Neben der Materialforschung gibt es auch noch andere astronautische Hinterlassenschaften an der Mondlandestelle: Gefüllte Kot- und Urinbeutel. Kot enthält neben verdauten Speiseresten auch Mikroorganismen aus dem menschlichen Mikrobiom. Wie sich 50 Jahre des rauen Mondklimas auf ridische Bakterien ausgewirkt haben, dürfte spannende Anhaltspunkte auch dafür geben, wie sich der Mondaufenthalt auf Lebewesen und letztendlich auch auf wie Menschen auswirken könnte.

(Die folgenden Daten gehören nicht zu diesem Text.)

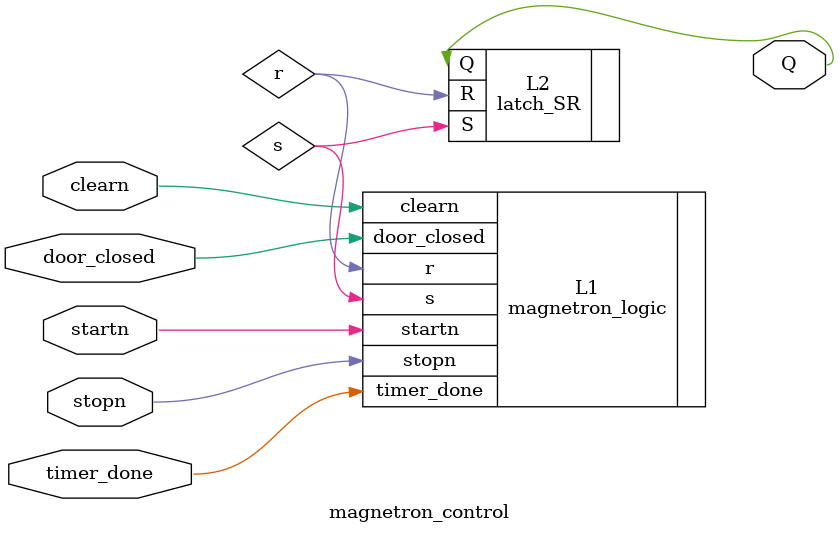
<source format=v>

`include "magnetron/magnetron_logic.v"
`include "latch/latch_SR.v"


module magnetron_control (
    input wire startn, stopn, clearn, door_closed, timer_done, 
    output wire Q);

    wire s, r;

    magnetron_logic L1 (.startn(startn), 
                    .stopn(stopn),
                    .clearn(clearn),
                    .door_closed(door_closed),
                    .timer_done(timer_done),
                    .s(s), 
                    .r(r));
    
    
    latch_SR L2 (.S(s), 
                 .R(r),
                 .Q(Q)); 

endmodule
</source>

Die Astronauten mussten beim Abheben von der Mondoberfläche an Gewicht sparen, darum haben sie allen Ballast auf dem Mond zurückgelassen. Neben Mondrovern auch die kostbare Hasselblad-Kamera, jene Fäkal- und Urinbeutel und andere Objekte. Sie waren sich sicher, dass die harte Strahlung alles desinfizieren würde. Eine weitergehende Diskussion um die diese “poop-sacs”, Kommentare der Astronauten dazu und Graphiken zum genauen Aufbau der Astro-Unterwäsche, die im Schrittbereich bis zu 900 ml fassen konnte, gibt es hier.: “On the moon itself, the astronauts used a “maximum absorbency garment” for “fecal containment.” But forget the technical phrasing. It’s a diaper.”
Für Astrobiologen dürften diese Säckchen definitiv die interessantesten Objekte auf dem Mond sein.